**The problem**
Return all entries precisely as they stand, without the images.

**Collected data**
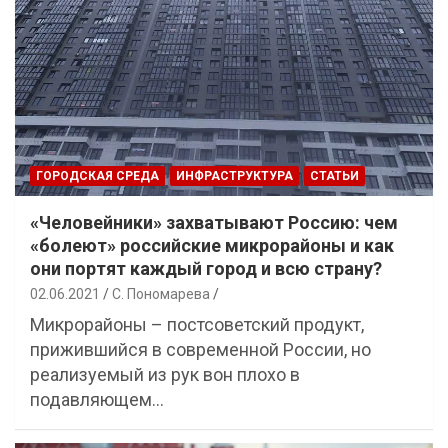
ГОРОДСКАЯ СРЕДА
ИНФРАСТРУКТУРА
СТАТЬИ
«Человейники» захватывают Россию: чем
«болеют» российские микрорайоны и как
они портят каждый город и всю страну?
02.06.2021
С. Пономарева
Микрорайоны – постсоветский продукт,
прижившийся в современной России, но
реализуемый из рук вон плохо в
подавляющем…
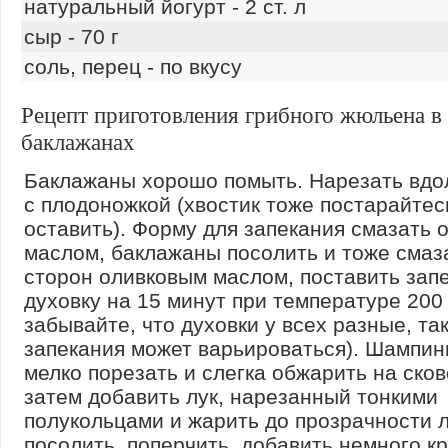
натуральный йогурт - 2 ст. л
сыр - 70 г
соль, перец - по вкусу
Рецепт приготовления грибного жюльена в
баклажанах
Баклажаны хорошо помыть. Нарезать вдо
с плодоножкой (хвостик тоже постарайтес
оставить). Форму для запекания смазать 
маслом, баклажаны посолить и тоже смаза
сторон оливковым маслом, поставить запе
духовку на 15 минут при температуре 200 
забывайте, что духовки у всех разные, та
запекания может варьироваться). Шампи
мелко порезать и слегка обжарить на ско
затем добавить лук, нарезанный тонкими
полукольцами и жарить до прозрачности л
посолить, поперчить, добавить немного к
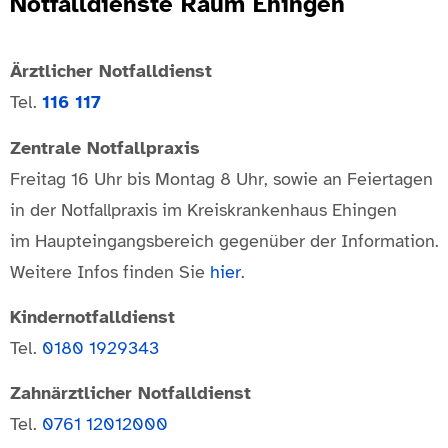
Notfalldienste Raum Ehingen
Ärztlicher Notfalldienst
Tel.
116 117
Zentrale Notfallpraxis
Freitag 16 Uhr bis Montag 8 Uhr, sowie an Feiertagen
in der Notfallpraxis im Kreiskrankenhaus Ehingen
im Haupteingangsbereich gegenüber der Information.
Weitere Infos finden Sie
hier
.
Kindernotfalldienst
Tel.
0180 1929343
Zahnärztlicher Notfalldienst
Tel.
0761 12012000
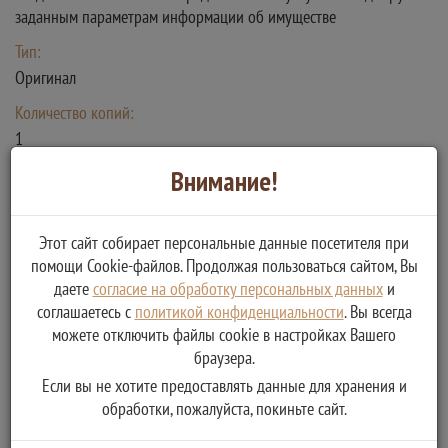
заданным параметрам информации об имуществе
Тип:
Оригинал
Количество копий:
1
Описание:
Внимание!
Предоставление информации об
Этот сайт собирает персональные данные посетителя при
помощи Cookie-файлов. Продолжая пользоваться сайтом, Вы
отсутствии имущества по заданным
даете
согласие на обработку персональных данных
и
параметрам
соглашаетесь с
политикой конфиденциальности
. Вы всегда
можете отключить файлы cookie в настройках Вашего
Тип:
браузера.
Положительный результат предоставления услуги/исполнения
Если вы не хотите предоставлять данные для хранения и
функции
обработки, пожалуйста, покиньте сайт.
Получаемые документы:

**Solution for this task**
ГОРОДСКАЯ СРЕДА
ИНФРАСТРУКТУРА
СТАТЬИ
«Человейники» захватывают Россию: чем
«болеют» российские микрорайоны и как
они портят каждый город и всю страну?
02.06.2021
С. Пономарева
Микрорайоны – постсоветский продукт,
прижившийся в современной России, но
реализуемый из рук вон плохо в
подавляющем…
натуральный йогурт - 2 ст. л
сыр - 70 г
соль, перец - по вкусу
Рецепт приготовления грибного жюльена в
баклажанах
Баклажаны хорошо помыть. Нарезать вдо
с плодоножкой (хвостик тоже постарайтес
оставить). Форму для запекания смазать 
маслом, баклажаны посолить и тоже смаза
сторон оливковым маслом, поставить запе
духовку на 15 минут при температуре 200 
забывайте, что духовки у всех разные, та
запекания может варьироваться). Шампи
мелко порезать и слегка обжарить на ско
затем добавить лук, нарезанный тонкими
полукольцами и жарить до прозрачности л
посолить, поперчить, добавить немного к
Notfalldienste Raum Ehingen
Ärztlicher Notfalldienst
Tel.
116 117
Zentrale Notfallpraxis
Freitag 16 Uhr bis Montag 8 Uhr, sowie an Feiertagen
in der Notfallpraxis im Kreiskrankenhaus Ehingen
im Haupteingangsbereich gegenüber der Information.
Weitere Infos finden Sie
hier
.
Kindernotfalldienst
Tel.
0180 1929343
Zahnärztlicher Notfalldienst
Tel.
0761 12012000
заданным параметрам информации об имуществе
Тип:
Оригинал
Количество копий:
1
Описание:
Внимание!
Предоставление информации об
Этот сайт собирает персональные данные посетителя при
помощи Cookie-файлов. Продолжая пользоваться сайтом, Вы
отсутствии имущества по заданным
даете
согласие на обработку персональных данных
и
параметрам
соглашаетесь с
политикой конфиденциальности
. Вы всегда
можете отключить файлы cookie в настройках Вашего
Тип:
браузера.
Положительный результат предоставления услуги/исполнения
Если вы не хотите предоставлять данные для хранения и
функции
обработки, пожалуйста, покиньте сайт.
Получаемые документы:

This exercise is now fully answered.